GamuT also supplied me with a pair of its $1k (!) speaker stands, about which the less said the better.3
Unlike the stands, the GamuT instruction manual is quite professionally done. In it you will find useful tips on breaking the speakers in and setting them up. For instance, GamuT does not recommend listening to the L-3s directly on-axis, which is sound advice. I knew from experience with the MAGICOs that the Revelator tweeter is designed to be listened to slightly offaxis, where its response is flattest. (On-axis it has a slight rise in the top octaves.) Initially, the Gamut L-3 sounded a little dark in balance but very beautiful, less like the MAGICO Mini and more like the ultra-expensive Kharma Mini Exquisite. As I said in my review of the excellent Focal/JMlab Electra 1007Be’s, one of the keys to two-way success is striking a proper balance between the bass and the treble.

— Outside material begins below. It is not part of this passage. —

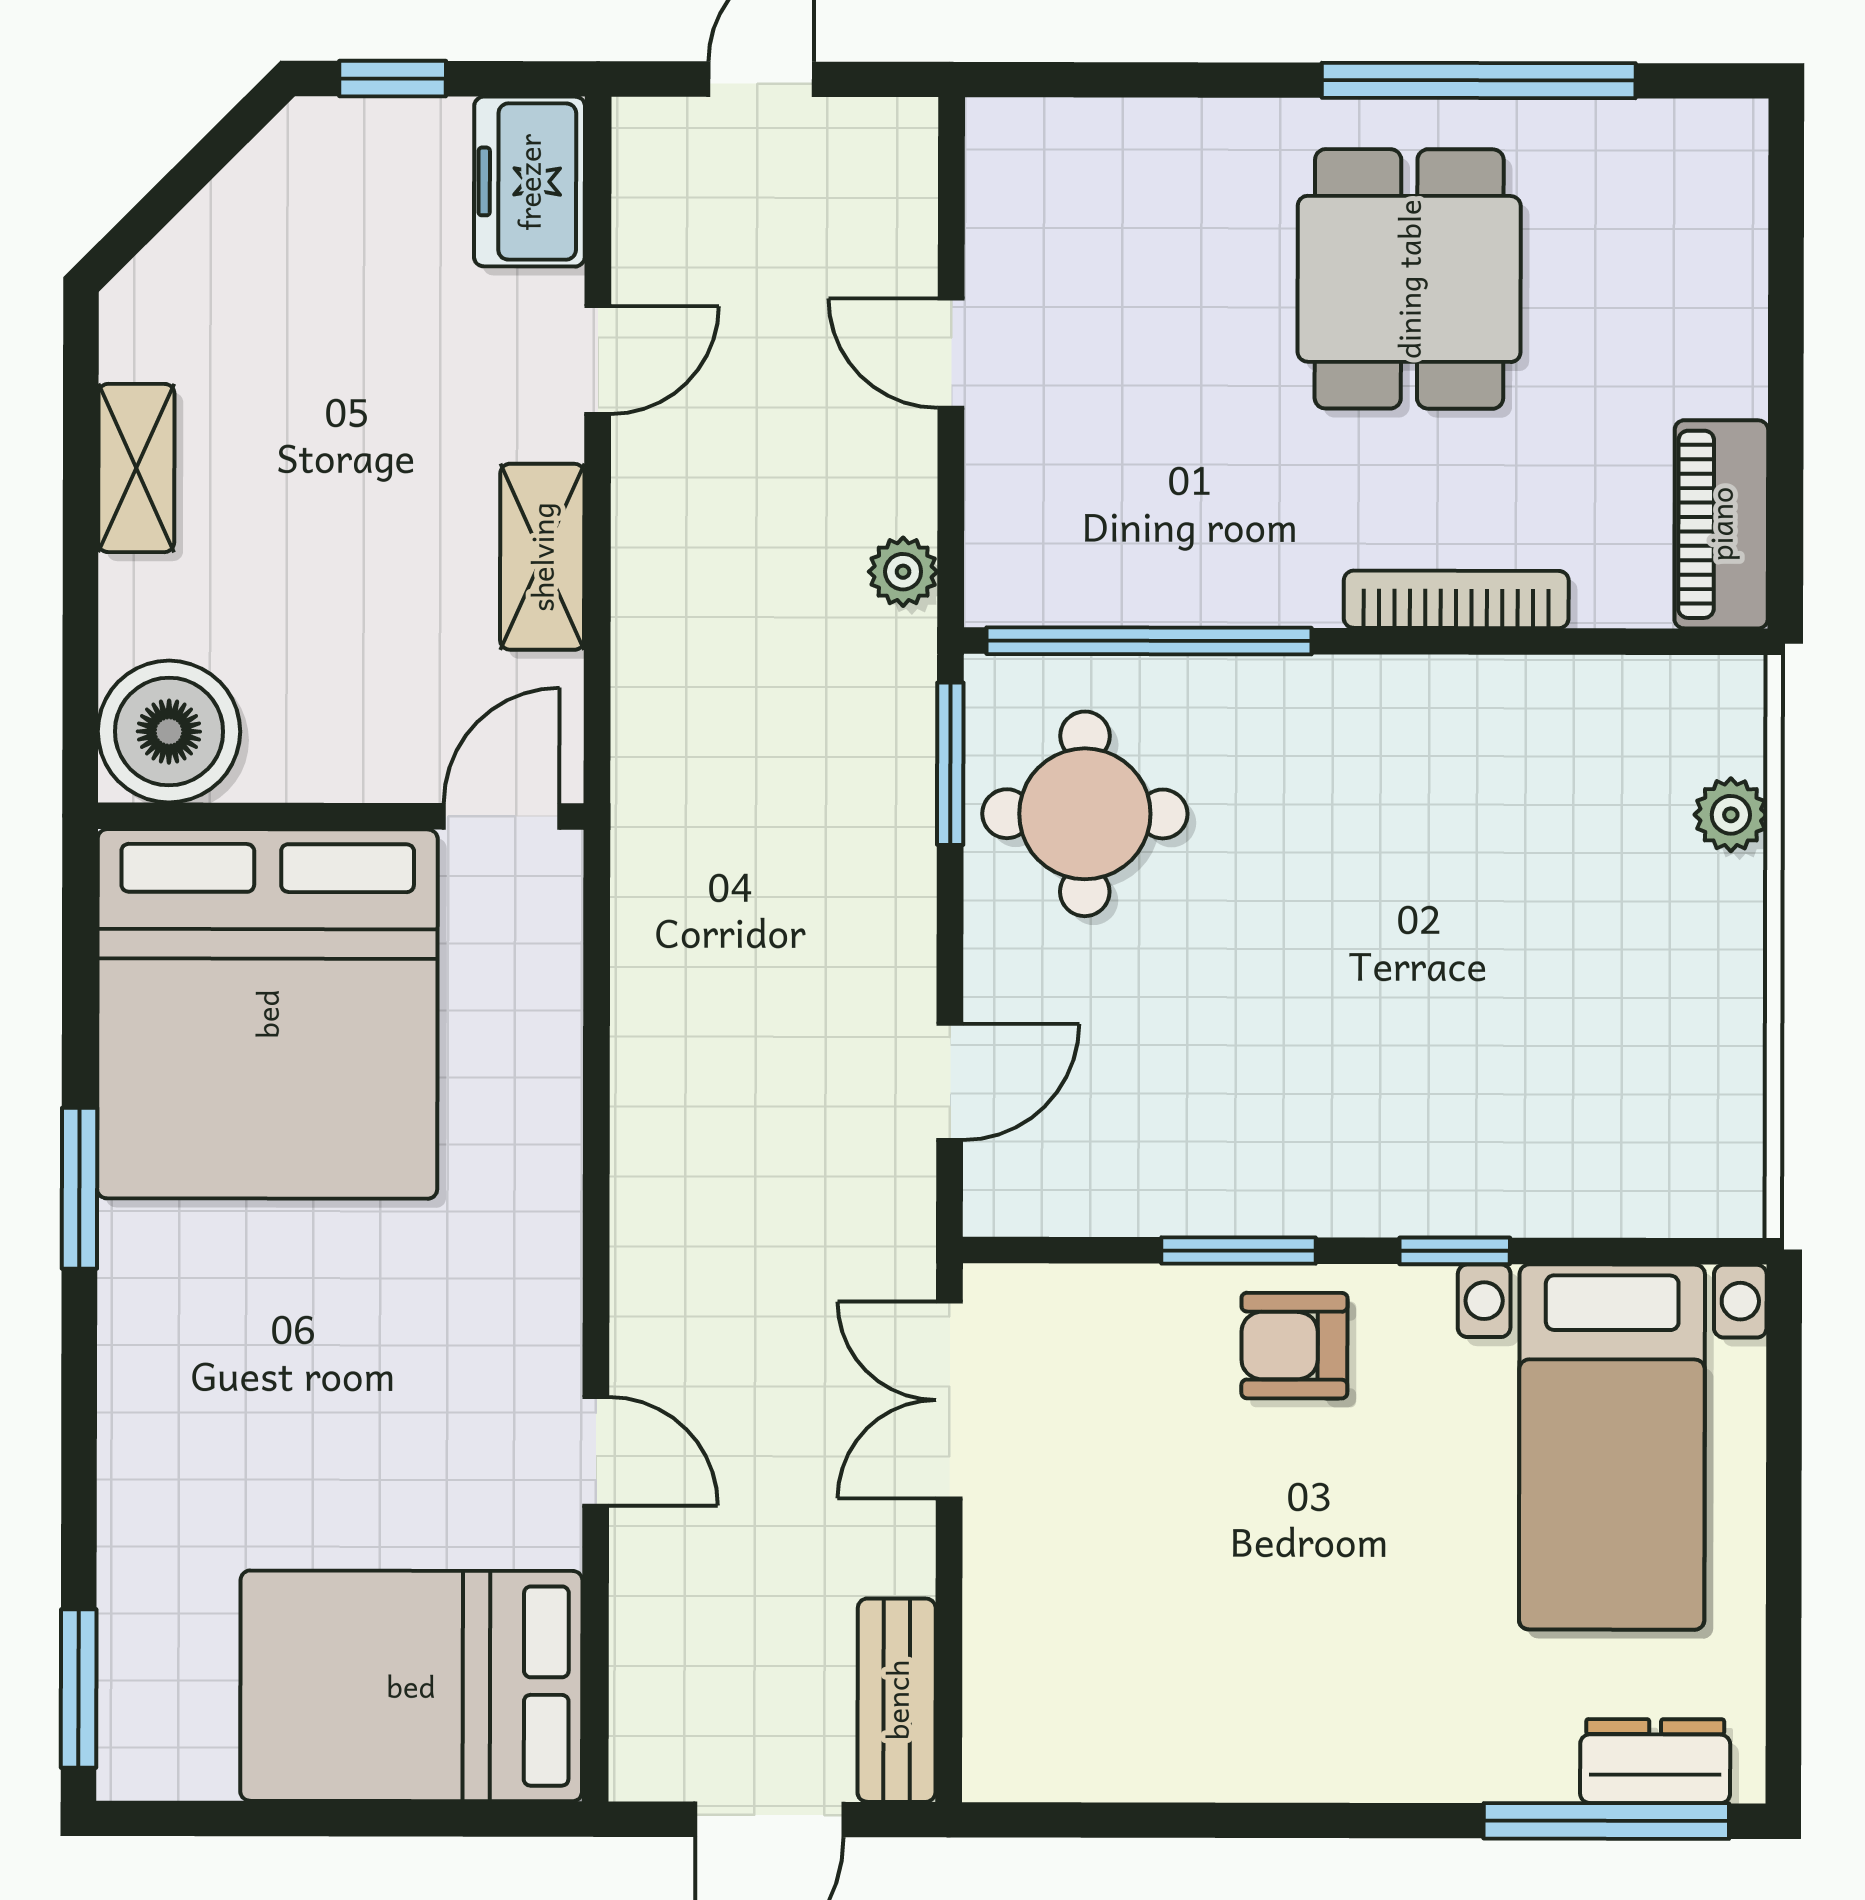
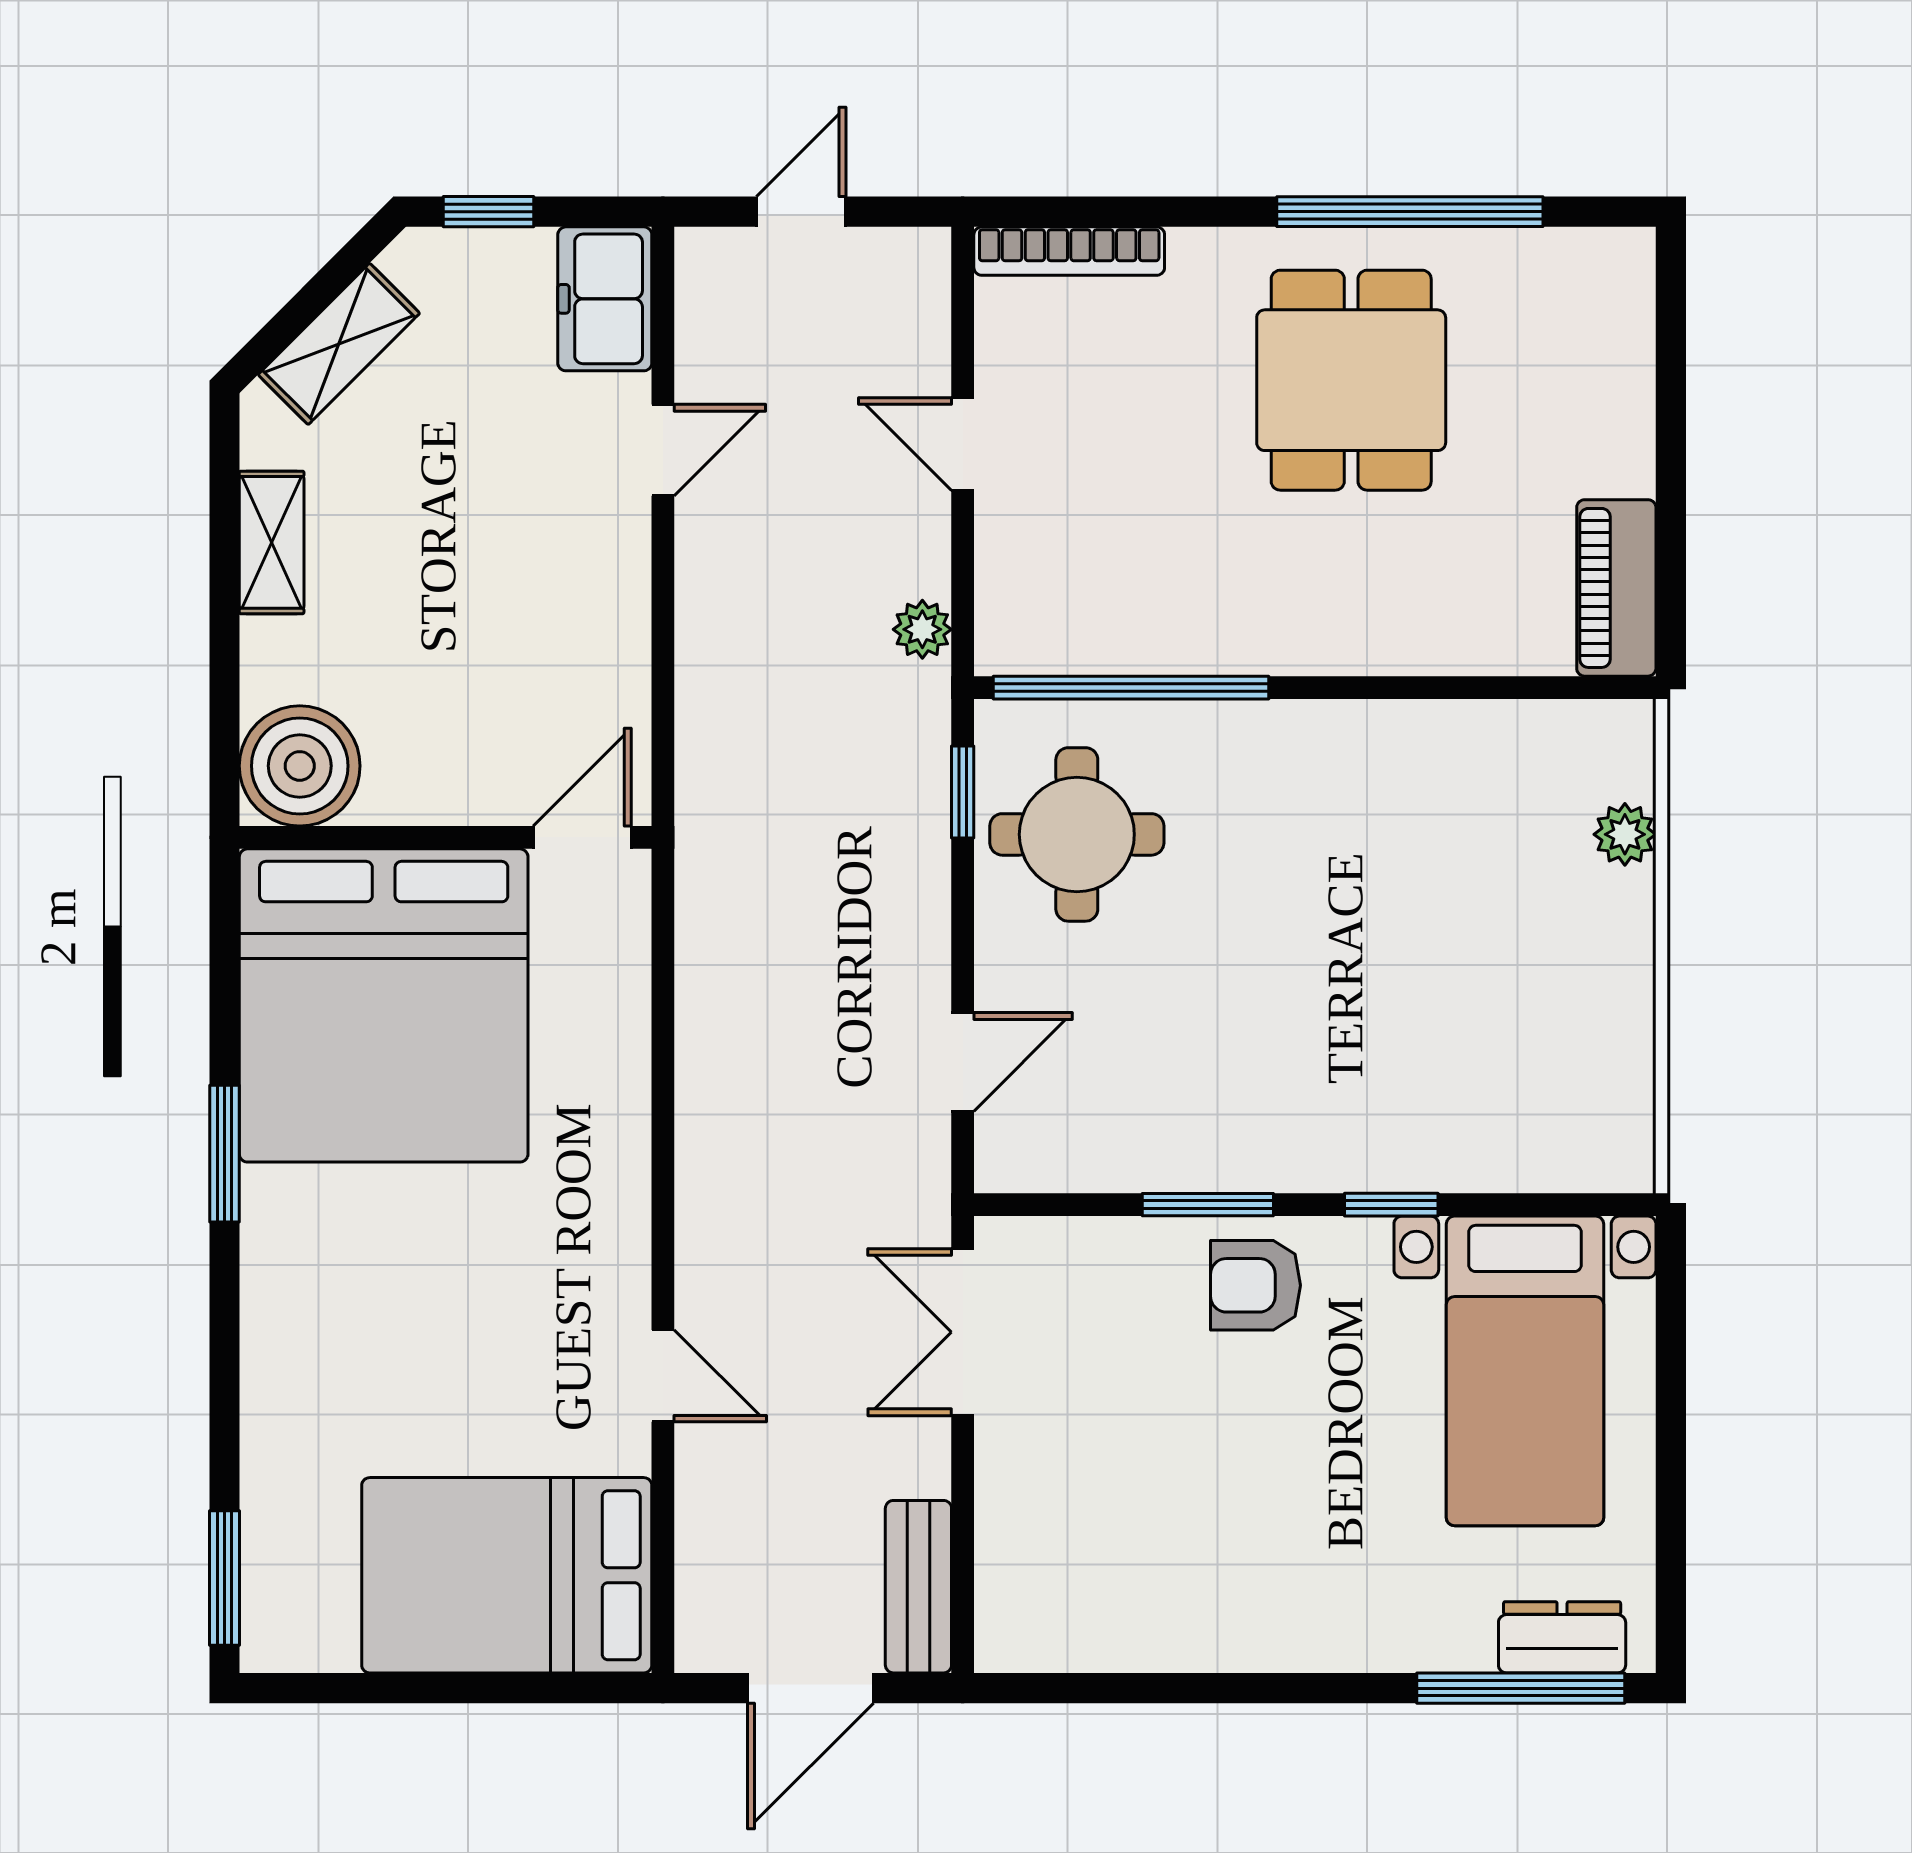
shelving: (542, 557) -> (339, 344), moved, turned 45
bookcase: (1456, 599) -> (1069, 251), moved, turned 180
window: (950, 764) -> (963, 792), width x0.67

The Focal leaned a bit toward the treble (as did the Mini I); the Gamut seemed, at first, to lean a bit toward the bass, although this bias was somewhat less noticeable as the speaker broke in. It took a good 20 hours of hard run-in before the L-3 began to sound its best, and another 60-80 hours of play before the drivers fully settled down. Throughout the process, the L-3s never stopped sounding lovely.